**SUPPLIED ENTRIES:**
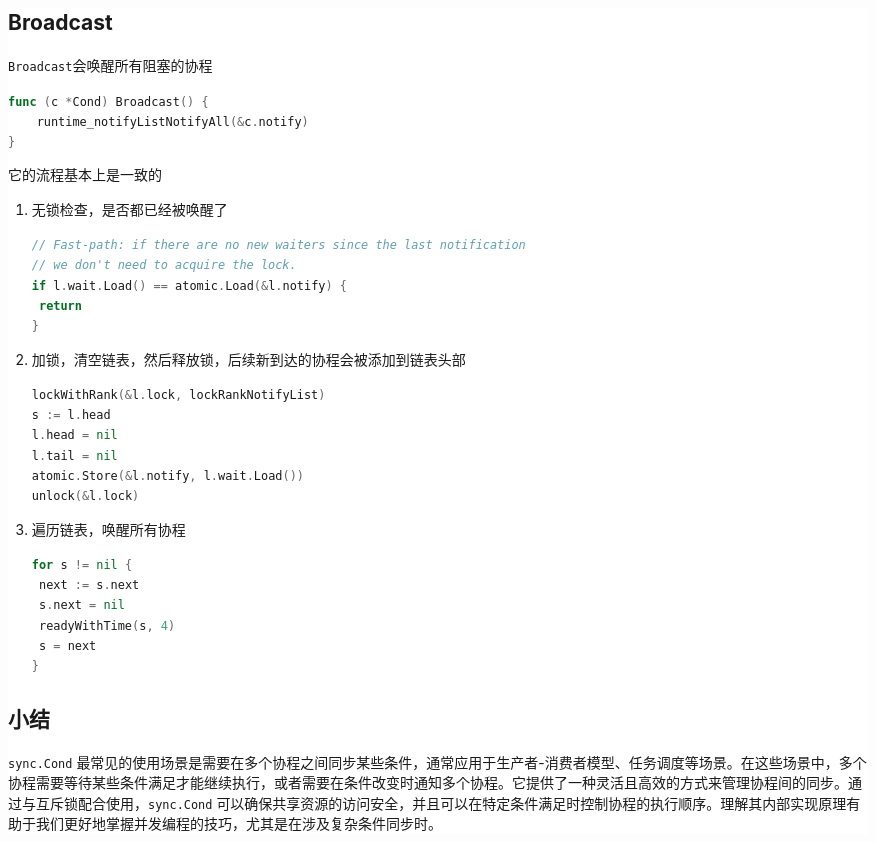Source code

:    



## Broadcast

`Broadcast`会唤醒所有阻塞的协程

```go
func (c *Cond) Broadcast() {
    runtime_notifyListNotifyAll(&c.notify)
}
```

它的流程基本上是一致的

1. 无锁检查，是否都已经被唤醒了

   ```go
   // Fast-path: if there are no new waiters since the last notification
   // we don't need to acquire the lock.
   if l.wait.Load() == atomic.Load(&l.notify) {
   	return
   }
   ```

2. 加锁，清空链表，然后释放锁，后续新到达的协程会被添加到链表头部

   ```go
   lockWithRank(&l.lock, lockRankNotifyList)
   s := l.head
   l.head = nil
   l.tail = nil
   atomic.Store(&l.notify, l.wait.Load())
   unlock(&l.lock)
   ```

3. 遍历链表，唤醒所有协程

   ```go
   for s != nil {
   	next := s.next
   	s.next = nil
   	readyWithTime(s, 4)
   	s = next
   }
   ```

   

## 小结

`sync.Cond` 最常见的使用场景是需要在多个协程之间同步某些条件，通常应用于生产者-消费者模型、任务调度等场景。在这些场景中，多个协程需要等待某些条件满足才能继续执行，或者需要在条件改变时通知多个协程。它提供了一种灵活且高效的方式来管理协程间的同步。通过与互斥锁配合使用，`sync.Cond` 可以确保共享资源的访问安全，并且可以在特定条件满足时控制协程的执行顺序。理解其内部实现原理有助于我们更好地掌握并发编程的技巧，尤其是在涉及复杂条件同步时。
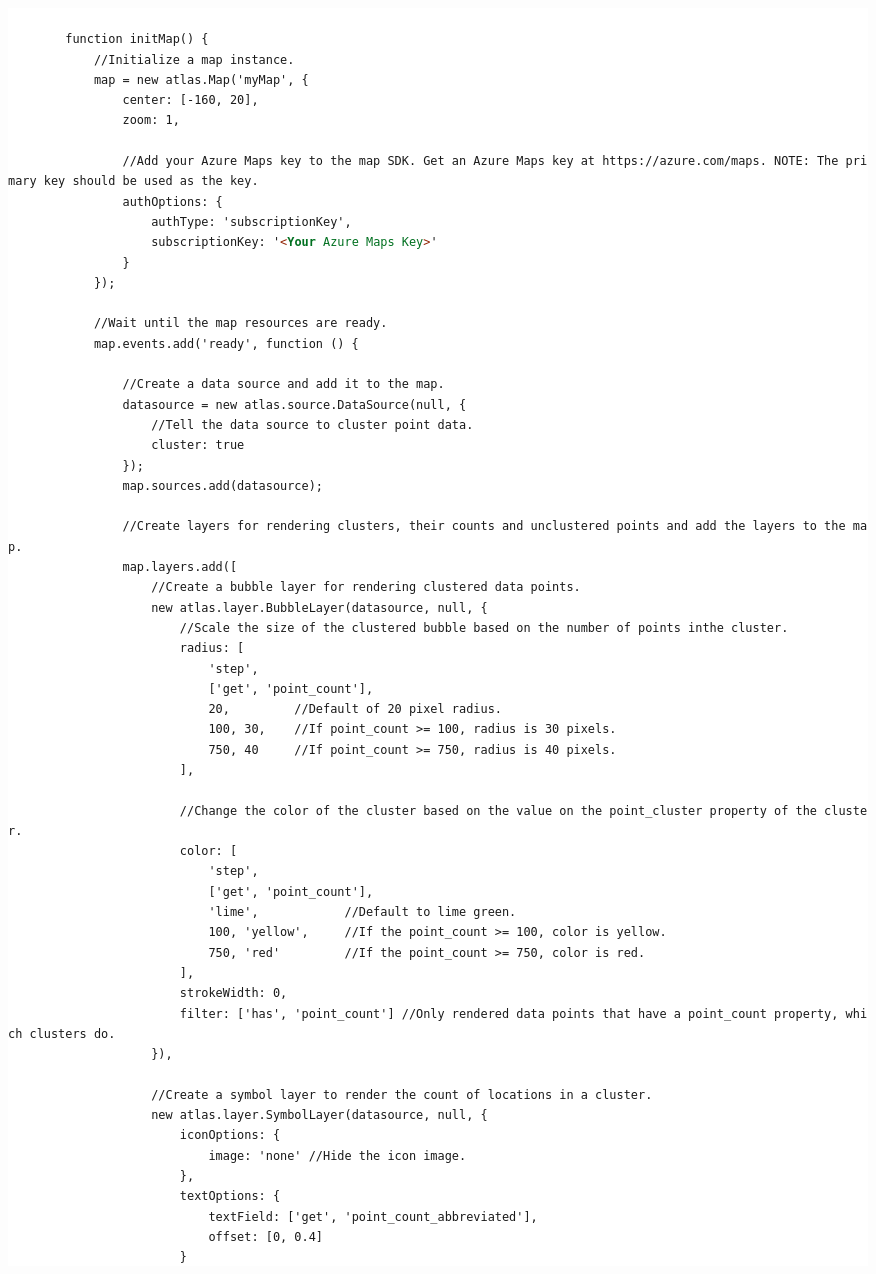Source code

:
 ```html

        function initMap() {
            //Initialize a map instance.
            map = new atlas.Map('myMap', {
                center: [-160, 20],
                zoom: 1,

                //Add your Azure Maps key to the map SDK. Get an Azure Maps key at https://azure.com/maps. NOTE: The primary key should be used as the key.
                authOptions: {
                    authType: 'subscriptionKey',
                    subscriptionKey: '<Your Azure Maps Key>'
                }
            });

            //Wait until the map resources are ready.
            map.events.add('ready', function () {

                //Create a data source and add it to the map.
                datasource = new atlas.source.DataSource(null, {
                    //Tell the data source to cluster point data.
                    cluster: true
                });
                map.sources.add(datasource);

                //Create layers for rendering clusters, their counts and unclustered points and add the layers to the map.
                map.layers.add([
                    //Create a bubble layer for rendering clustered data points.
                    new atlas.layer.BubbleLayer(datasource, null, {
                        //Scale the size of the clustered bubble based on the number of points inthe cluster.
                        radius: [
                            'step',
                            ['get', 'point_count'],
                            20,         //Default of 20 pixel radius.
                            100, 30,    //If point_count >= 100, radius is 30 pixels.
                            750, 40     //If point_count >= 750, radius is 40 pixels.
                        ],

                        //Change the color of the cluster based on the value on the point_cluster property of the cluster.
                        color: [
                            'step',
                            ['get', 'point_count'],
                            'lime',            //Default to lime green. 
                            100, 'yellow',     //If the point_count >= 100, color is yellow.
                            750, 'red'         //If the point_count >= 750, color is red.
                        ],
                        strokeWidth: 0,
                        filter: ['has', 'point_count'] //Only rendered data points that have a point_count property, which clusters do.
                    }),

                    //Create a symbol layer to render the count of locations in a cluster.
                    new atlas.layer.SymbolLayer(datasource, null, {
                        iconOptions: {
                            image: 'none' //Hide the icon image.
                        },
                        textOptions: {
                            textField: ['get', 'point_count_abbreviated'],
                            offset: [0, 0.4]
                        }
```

**WHAT YOU SHOULD DO:** Leave out the pictures and reproduce the rest of the listing exactly.

**ANSWER BOX:**
Source code

:    



## Broadcast

`Broadcast`会唤醒所有阻塞的协程

```go
func (c *Cond) Broadcast() {
    runtime_notifyListNotifyAll(&c.notify)
}
```

它的流程基本上是一致的

1. 无锁检查，是否都已经被唤醒了

   ```go
   // Fast-path: if there are no new waiters since the last notification
   // we don't need to acquire the lock.
   if l.wait.Load() == atomic.Load(&l.notify) {
   	return
   }
   ```

2. 加锁，清空链表，然后释放锁，后续新到达的协程会被添加到链表头部

   ```go
   lockWithRank(&l.lock, lockRankNotifyList)
   s := l.head
   l.head = nil
   l.tail = nil
   atomic.Store(&l.notify, l.wait.Load())
   unlock(&l.lock)
   ```

3. 遍历链表，唤醒所有协程

   ```go
   for s != nil {
   	next := s.next
   	s.next = nil
   	readyWithTime(s, 4)
   	s = next
   }
   ```

   

## 小结

`sync.Cond` 最常见的使用场景是需要在多个协程之间同步某些条件，通常应用于生产者-消费者模型、任务调度等场景。在这些场景中，多个协程需要等待某些条件满足才能继续执行，或者需要在条件改变时通知多个协程。它提供了一种灵活且高效的方式来管理协程间的同步。通过与互斥锁配合使用，`sync.Cond` 可以确保共享资源的访问安全，并且可以在特定条件满足时控制协程的执行顺序。理解其内部实现原理有助于我们更好地掌握并发编程的技巧，尤其是在涉及复杂条件同步时。
Source code

:
 ```html

        function initMap() {
            //Initialize a map instance.
            map = new atlas.Map('myMap', {
                center: [-160, 20],
                zoom: 1,

                //Add your Azure Maps key to the map SDK. Get an Azure Maps key at https://azure.com/maps. NOTE: The primary key should be used as the key.
                authOptions: {
                    authType: 'subscriptionKey',
                    subscriptionKey: '<Your Azure Maps Key>'
                }
            });

            //Wait until the map resources are ready.
            map.events.add('ready', function () {

                //Create a data source and add it to the map.
                datasource = new atlas.source.DataSource(null, {
                    //Tell the data source to cluster point data.
                    cluster: true
                });
                map.sources.add(datasource);

                //Create layers for rendering clusters, their counts and unclustered points and add the layers to the map.
                map.layers.add([
                    //Create a bubble layer for rendering clustered data points.
                    new atlas.layer.BubbleLayer(datasource, null, {
                        //Scale the size of the clustered bubble based on the number of points inthe cluster.
                        radius: [
                            'step',
                            ['get', 'point_count'],
                            20,         //Default of 20 pixel radius.
                            100, 30,    //If point_count >= 100, radius is 30 pixels.
                            750, 40     //If point_count >= 750, radius is 40 pixels.
                        ],

                        //Change the color of the cluster based on the value on the point_cluster property of the cluster.
                        color: [
                            'step',
                            ['get', 'point_count'],
                            'lime',            //Default to lime green. 
                            100, 'yellow',     //If the point_count >= 100, color is yellow.
                            750, 'red'         //If the point_count >= 750, color is red.
                        ],
                        strokeWidth: 0,
                        filter: ['has', 'point_count'] //Only rendered data points that have a point_count property, which clusters do.
                    }),

                    //Create a symbol layer to render the count of locations in a cluster.
                    new atlas.layer.SymbolLayer(datasource, null, {
                        iconOptions: {
                            image: 'none' //Hide the icon image.
                        },
                        textOptions: {
                            textField: ['get', 'point_count_abbreviated'],
                            offset: [0, 0.4]
                        }
```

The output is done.